EXERCISE REQUIREMENTS
In the material below, find the span from the line with "outside the image." to the line with "36: (220, 210, 1.22)" and transcribe only those lines, exactly, ends included, without the pictures.

EXTRACTED DATA
===

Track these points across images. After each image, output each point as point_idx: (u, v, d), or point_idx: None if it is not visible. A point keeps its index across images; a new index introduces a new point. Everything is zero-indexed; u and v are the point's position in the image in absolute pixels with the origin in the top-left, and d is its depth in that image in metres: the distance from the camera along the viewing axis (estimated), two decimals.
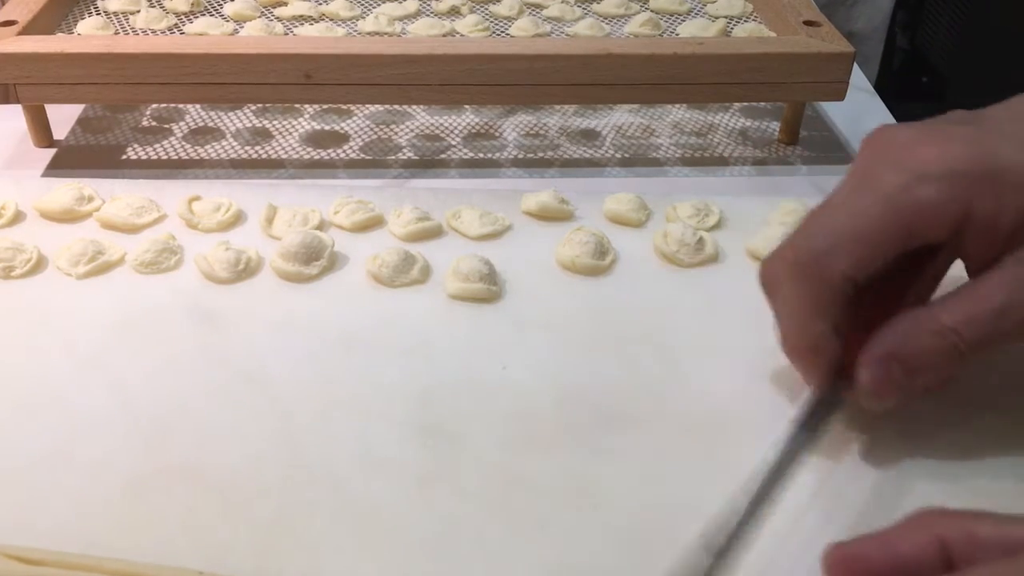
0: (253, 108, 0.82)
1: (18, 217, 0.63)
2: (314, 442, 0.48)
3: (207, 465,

===

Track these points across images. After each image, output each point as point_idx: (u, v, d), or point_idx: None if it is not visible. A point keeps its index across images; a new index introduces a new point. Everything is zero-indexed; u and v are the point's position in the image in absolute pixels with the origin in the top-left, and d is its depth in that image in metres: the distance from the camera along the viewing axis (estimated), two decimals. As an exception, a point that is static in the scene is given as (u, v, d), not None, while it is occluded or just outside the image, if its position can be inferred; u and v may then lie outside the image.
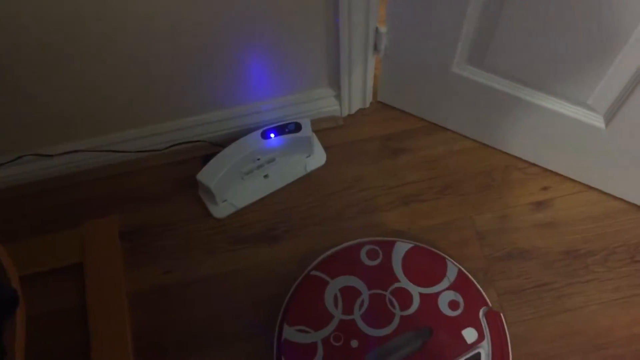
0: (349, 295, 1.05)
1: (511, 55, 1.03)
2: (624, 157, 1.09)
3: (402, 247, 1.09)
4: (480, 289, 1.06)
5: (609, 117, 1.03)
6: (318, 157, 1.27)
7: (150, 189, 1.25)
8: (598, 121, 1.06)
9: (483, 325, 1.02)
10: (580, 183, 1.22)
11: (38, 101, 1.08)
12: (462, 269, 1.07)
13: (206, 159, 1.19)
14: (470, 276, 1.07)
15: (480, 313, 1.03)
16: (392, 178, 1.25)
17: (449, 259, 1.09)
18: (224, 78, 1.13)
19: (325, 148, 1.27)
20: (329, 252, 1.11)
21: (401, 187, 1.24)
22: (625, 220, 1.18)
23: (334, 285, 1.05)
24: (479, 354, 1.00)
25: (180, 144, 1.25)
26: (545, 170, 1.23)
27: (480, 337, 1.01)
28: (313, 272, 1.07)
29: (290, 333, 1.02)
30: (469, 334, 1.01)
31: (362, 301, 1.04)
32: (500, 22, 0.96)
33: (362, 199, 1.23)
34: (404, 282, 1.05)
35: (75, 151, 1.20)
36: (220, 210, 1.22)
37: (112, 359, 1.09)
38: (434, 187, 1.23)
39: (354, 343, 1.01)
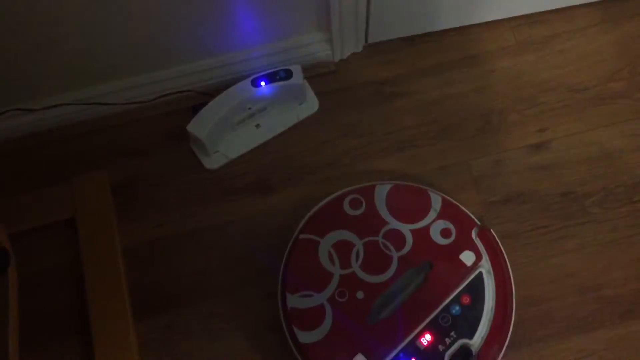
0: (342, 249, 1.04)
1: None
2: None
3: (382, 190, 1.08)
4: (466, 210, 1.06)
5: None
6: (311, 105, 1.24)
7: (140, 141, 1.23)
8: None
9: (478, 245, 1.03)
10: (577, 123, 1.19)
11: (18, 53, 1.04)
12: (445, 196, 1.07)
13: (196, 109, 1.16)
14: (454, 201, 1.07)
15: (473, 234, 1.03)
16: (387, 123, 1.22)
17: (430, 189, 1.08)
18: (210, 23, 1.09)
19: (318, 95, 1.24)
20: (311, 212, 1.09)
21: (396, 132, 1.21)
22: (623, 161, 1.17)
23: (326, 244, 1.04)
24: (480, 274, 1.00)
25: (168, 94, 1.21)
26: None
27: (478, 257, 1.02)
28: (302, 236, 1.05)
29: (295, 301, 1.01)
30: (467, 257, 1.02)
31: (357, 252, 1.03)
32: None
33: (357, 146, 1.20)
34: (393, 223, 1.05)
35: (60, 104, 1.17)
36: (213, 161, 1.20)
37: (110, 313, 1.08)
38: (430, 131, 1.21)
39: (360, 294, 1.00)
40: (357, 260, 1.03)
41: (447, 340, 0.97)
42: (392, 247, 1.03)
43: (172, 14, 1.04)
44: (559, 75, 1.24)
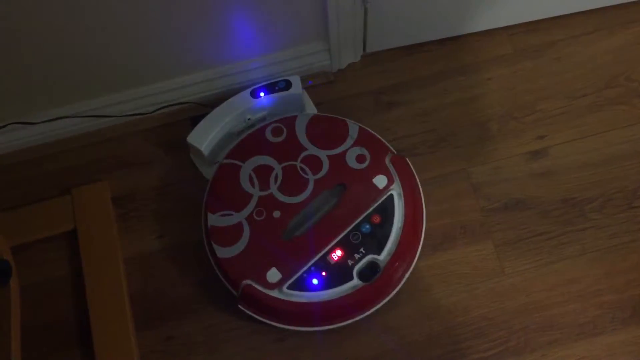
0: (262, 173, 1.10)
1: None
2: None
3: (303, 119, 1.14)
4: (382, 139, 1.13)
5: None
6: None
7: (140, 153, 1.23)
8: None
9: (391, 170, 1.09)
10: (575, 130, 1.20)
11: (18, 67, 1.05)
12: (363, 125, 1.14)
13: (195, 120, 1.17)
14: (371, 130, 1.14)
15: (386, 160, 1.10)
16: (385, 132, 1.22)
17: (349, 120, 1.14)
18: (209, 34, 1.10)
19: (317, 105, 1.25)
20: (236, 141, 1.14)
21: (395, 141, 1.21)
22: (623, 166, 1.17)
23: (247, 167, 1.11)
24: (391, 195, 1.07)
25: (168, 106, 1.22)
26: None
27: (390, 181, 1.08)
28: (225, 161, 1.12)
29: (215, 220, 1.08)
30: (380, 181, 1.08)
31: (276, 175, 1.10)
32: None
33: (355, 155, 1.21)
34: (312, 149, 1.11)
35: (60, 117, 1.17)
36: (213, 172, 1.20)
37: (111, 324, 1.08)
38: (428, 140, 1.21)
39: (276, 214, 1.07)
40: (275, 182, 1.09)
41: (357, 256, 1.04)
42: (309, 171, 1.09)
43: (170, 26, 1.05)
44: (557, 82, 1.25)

===

COMPLETED TASK
Track these points across images. After each image, output each point as point_idx: (u, v, d), or point_idx: None if it is not visible. A point keeps its index across images; a new index introduces a new point. Everything is zero-indexed; u and v are the point's position in the image in absolute pixels with the origin in the top-left, and d is its depth in that image in metres: the distance from the camera along the viewing axis (estimated), two decimals. As an exception, a point that is static in the scene is given as (u, v, d), not None, while it is occluded or just outside the image, if its position can be inferred; u and v may then lie outside the image.
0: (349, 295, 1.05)
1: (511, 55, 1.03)
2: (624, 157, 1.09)
3: (402, 247, 1.09)
4: (480, 289, 1.06)
5: (609, 117, 1.03)
6: (318, 157, 1.27)
7: (150, 189, 1.25)
8: (598, 121, 1.06)
9: (483, 325, 1.02)
10: (580, 183, 1.22)
11: (38, 101, 1.08)
12: (462, 269, 1.07)
13: (206, 159, 1.19)
14: (470, 276, 1.07)
15: (480, 313, 1.03)
16: (392, 178, 1.25)
17: (449, 259, 1.09)
18: (224, 78, 1.13)
19: (325, 148, 1.27)
20: (329, 252, 1.11)
21: (401, 187, 1.24)
22: (625, 220, 1.18)
23: (334, 285, 1.05)
24: (479, 354, 1.00)
25: (180, 144, 1.25)
26: (545, 170, 1.23)
27: (480, 337, 1.01)
28: (313, 272, 1.07)
29: (290, 333, 1.02)
30: (469, 334, 1.01)
31: (362, 301, 1.04)
32: (500, 22, 0.96)
33: (362, 199, 1.23)
34: (404, 282, 1.05)
35: (75, 151, 1.20)
36: (220, 210, 1.22)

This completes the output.